ANNA VIRGINIA BALLOUSSIER
SÃO PAULO, SP (FOLHAPRESS) - A esquerda não tira férias. Não no PCO (Partido da Causa Operária), que encerrou na semana passada duas semanas de um "curso de formação teórica marxista" sobre o capitalismo (selvagem, sempre) num centro cultural com nome de militante trotskista, o poeta francês Benjamin Péret.
No mesmo casarão na zona sul paulistana onde realiza sua 41ª Universidade de Férias, a legenda celebrou o réveillon com ceia (peru, pernil, leitão, farofa, maionese, salpicão), bebes (cerveja, vinho, espumante, uísque, refrigerante) e "A Internacional Comunista" tocada pela banda Revolução Permanente -sugestão para evitar "passar o Ano Novo com o tio coxinha, um Doria da vida", uma satisfação ainda maior "do que o open bar", prometia o texto-convite.
#neoliberalismo #marxismo #revolução #revolution foram algumas das hashtags postadas no Facebook propagandeando o workshop de verão, que teve sua primeira edição nos anos 1990, quando a ruína da União Soviética ainda estava em curso.
Em convocação virtual para o curso, Adolf Hitler, Margaret Thatcher, Augusto Pinochet, Karl Marx e Vladimir Lenin dividem um banner que amontoa personagens históricos tal qual a capa de "Sgt. Pepper's Lonely Hearts Club Band", dos Beatles. É Rui Costa Pimenta, presidente da sigla, quem introduz conceitos marxistas básicos como "mais-valia" na segunda aula de "A Crise Histórica do Capitalismo: do Imperialismo ao Neo-Liberalismo", acompanhada pela reportagem.

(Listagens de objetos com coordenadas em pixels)
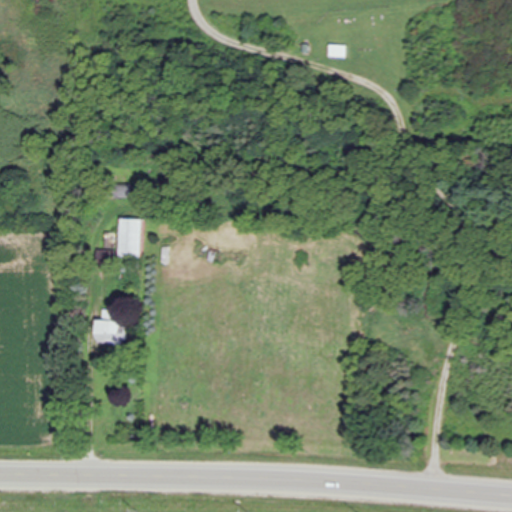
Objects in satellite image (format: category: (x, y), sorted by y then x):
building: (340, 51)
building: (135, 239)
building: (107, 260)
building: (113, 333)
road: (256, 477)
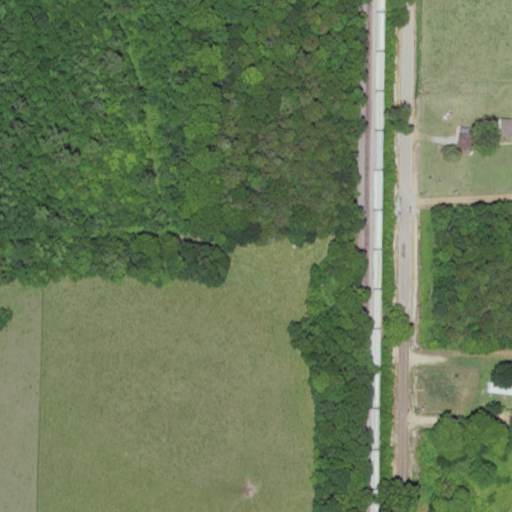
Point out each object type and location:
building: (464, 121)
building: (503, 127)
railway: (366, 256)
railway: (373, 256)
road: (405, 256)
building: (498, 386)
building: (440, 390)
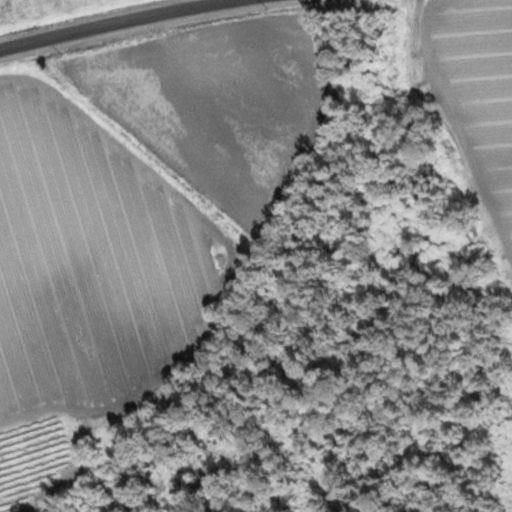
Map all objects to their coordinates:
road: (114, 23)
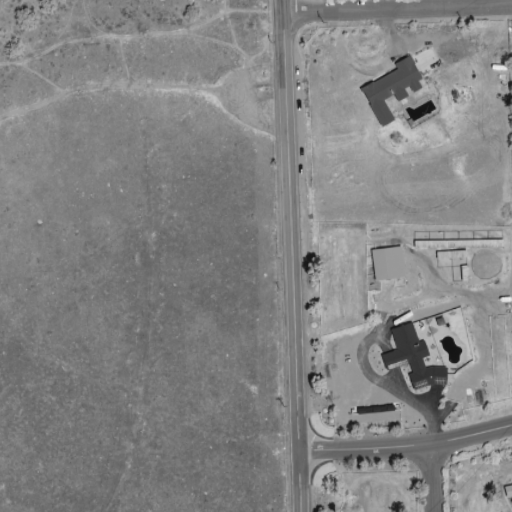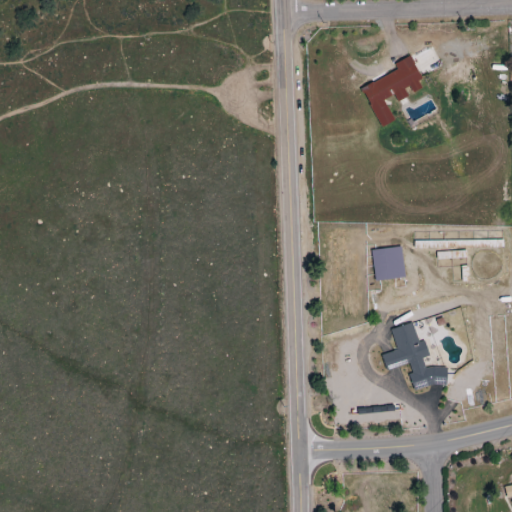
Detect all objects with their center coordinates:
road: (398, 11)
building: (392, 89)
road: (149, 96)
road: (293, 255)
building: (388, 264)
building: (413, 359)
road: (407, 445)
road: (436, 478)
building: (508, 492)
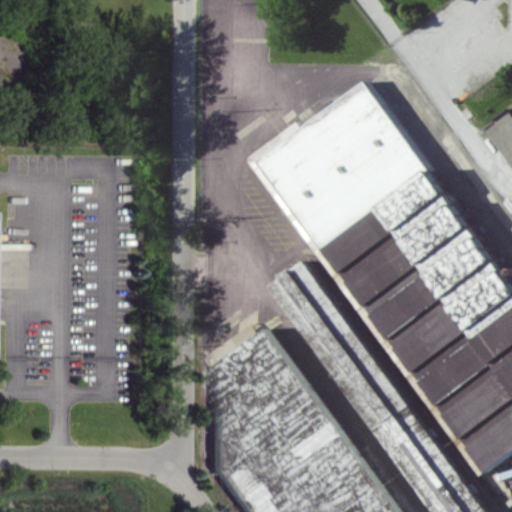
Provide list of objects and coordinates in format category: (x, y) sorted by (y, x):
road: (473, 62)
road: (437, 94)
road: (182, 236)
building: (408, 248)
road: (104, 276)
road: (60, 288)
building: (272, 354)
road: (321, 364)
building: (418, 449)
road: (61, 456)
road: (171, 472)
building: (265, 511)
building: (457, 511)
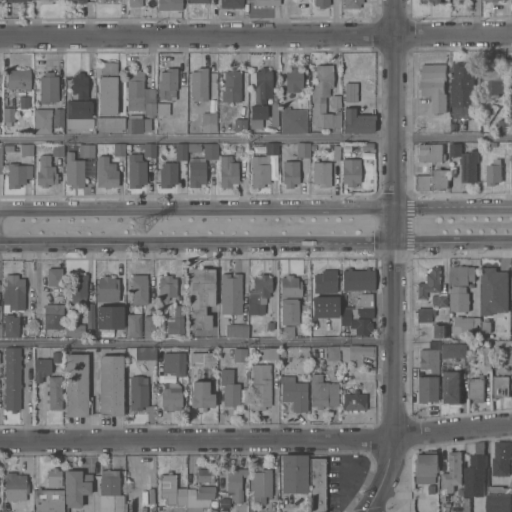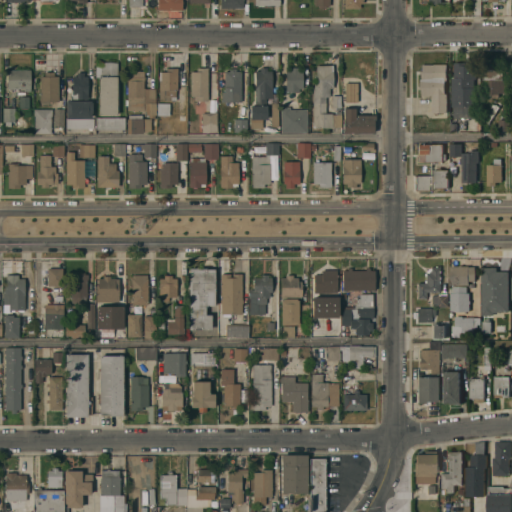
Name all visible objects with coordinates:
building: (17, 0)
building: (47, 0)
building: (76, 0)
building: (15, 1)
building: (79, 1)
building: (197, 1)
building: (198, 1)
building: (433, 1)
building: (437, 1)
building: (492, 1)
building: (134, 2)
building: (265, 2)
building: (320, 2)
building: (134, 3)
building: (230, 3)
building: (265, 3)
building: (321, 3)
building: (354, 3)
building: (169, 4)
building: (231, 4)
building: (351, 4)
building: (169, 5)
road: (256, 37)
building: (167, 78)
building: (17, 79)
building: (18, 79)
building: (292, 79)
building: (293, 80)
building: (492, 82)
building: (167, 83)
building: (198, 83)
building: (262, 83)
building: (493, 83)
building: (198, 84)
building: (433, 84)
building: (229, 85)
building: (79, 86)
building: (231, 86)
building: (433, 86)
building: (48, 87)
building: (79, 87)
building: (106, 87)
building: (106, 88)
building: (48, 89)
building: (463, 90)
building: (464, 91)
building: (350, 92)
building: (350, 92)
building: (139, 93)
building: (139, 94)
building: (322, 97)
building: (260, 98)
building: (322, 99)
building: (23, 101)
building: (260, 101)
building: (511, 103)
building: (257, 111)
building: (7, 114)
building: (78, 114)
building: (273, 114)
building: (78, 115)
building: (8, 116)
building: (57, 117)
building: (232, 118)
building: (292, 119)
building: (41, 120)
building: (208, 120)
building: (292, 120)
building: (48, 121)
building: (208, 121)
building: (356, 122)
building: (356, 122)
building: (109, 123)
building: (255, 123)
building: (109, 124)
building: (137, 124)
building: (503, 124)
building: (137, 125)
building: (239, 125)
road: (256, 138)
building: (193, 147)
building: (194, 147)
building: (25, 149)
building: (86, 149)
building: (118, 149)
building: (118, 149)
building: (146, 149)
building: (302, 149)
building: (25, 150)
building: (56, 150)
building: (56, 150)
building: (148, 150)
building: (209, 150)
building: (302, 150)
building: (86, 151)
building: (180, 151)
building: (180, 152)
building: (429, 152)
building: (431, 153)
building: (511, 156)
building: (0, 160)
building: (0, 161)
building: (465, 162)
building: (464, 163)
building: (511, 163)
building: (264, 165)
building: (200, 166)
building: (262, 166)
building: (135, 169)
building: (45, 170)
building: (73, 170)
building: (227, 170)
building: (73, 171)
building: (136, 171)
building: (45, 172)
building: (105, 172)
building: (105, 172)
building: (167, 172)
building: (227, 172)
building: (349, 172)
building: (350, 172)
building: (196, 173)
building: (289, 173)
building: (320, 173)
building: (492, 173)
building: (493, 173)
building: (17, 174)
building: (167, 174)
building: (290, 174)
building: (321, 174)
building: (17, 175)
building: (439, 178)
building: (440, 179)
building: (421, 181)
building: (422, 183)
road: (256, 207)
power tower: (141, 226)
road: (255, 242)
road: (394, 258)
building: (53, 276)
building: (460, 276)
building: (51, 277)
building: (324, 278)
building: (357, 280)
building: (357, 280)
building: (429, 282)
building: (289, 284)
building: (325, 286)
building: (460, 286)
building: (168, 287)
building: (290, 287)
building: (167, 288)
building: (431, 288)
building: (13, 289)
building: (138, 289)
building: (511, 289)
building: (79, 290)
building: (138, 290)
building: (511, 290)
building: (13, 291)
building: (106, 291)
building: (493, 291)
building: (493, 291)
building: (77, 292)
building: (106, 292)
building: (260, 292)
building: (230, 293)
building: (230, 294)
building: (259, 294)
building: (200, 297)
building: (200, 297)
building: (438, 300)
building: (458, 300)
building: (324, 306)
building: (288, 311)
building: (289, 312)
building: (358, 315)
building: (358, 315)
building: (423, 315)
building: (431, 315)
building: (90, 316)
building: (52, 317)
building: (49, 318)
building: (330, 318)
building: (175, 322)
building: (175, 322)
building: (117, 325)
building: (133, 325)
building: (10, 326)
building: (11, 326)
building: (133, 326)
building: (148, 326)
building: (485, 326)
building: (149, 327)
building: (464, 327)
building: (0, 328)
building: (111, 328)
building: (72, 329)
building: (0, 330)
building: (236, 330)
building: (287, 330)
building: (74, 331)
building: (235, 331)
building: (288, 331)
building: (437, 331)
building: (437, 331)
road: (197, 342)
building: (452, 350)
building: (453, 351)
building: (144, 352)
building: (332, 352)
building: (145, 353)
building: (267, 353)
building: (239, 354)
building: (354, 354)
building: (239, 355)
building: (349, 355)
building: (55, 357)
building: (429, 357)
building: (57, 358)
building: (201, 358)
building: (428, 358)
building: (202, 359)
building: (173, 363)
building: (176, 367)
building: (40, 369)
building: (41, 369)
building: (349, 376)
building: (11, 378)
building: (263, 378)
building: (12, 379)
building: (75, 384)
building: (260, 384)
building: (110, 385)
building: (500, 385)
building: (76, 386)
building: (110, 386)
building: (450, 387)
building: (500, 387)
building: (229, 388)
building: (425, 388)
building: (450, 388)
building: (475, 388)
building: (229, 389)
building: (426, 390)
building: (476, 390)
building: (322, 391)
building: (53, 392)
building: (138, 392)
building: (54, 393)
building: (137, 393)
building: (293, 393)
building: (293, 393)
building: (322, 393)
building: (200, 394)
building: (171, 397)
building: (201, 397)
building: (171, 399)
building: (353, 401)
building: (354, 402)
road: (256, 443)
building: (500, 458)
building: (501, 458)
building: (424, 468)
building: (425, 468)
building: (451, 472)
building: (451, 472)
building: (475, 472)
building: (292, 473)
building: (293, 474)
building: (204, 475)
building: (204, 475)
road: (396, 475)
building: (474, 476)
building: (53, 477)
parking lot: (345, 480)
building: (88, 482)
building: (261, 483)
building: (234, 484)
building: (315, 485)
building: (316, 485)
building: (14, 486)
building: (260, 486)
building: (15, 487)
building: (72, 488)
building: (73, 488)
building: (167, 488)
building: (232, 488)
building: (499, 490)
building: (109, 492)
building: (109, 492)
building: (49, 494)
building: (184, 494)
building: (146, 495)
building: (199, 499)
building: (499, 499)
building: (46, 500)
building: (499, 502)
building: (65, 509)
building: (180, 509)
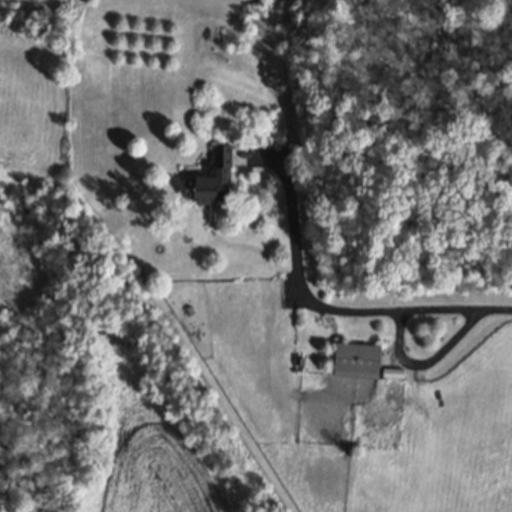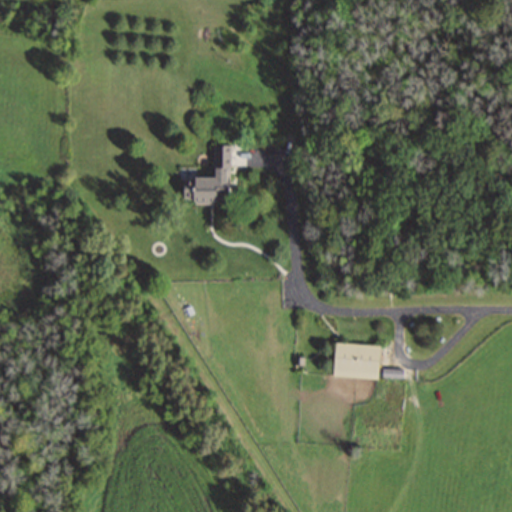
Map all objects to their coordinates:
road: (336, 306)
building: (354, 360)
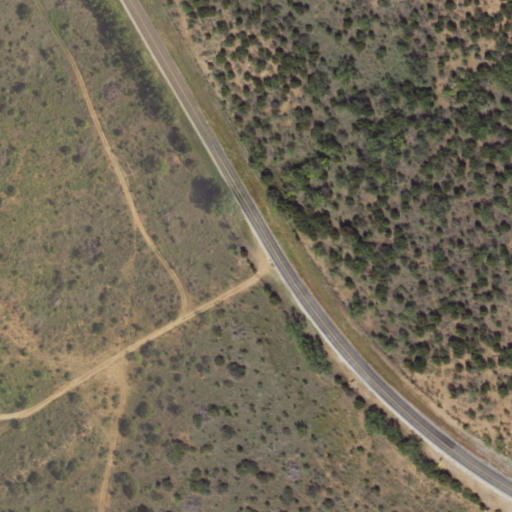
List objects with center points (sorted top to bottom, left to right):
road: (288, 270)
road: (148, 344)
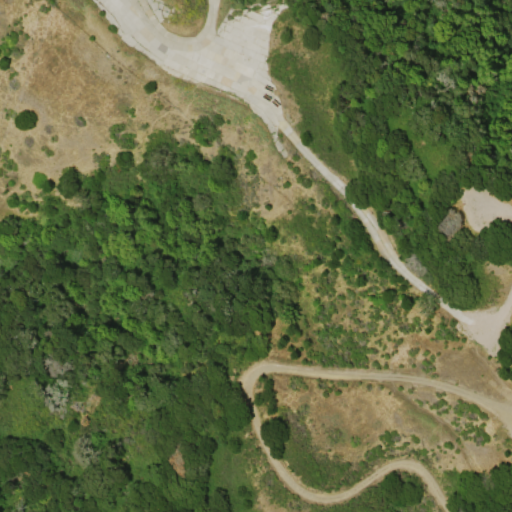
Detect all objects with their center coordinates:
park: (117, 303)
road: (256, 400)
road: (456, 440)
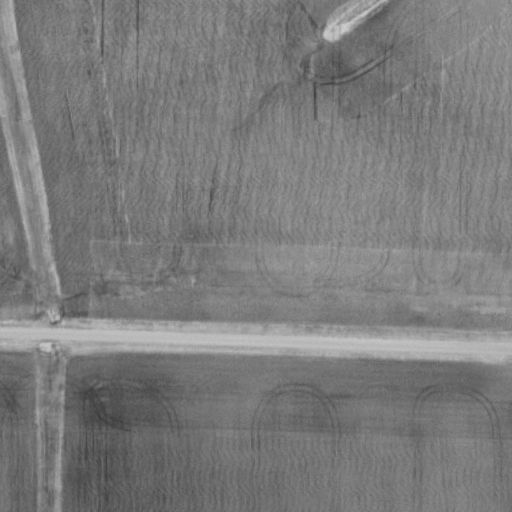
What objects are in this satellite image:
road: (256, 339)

Tarefas a realizar:
a - Transcreva do trecho fornecido a passagem que vai de "No mesmo casarão" até "estava em curso.", incluindo esta última parte.
b - Segundo o trecho fornecido, qual banda tocou "A Internacional Comunista" na festa de réveillon do PCO?

Respostas do exercício:
a -
No mesmo casarão na zona sul paulistana onde realiza sua 41ª Universidade de Férias, a legenda celebrou o réveillon com ceia (peru, pernil, leitão, farofa, maionese, salpicão), bebes (cerveja, vinho, espumante, uísque, refrigerante) e "A Internacional Comunista" tocada pela banda Revolução Permanente -sugestão para evitar "passar o Ano Novo com o tio coxinha, um Doria da vida", uma satisfação ainda maior "do que o open bar", prometia o texto-convite.
#neoliberalismo #marxismo #revolução #revolution foram algumas das hashtags postadas no Facebook propagandeando o workshop de verão, que teve sua primeira edição nos anos 1990, quando a ruína da União Soviética ainda estava em curso.

b - A banda Revolução Permanente.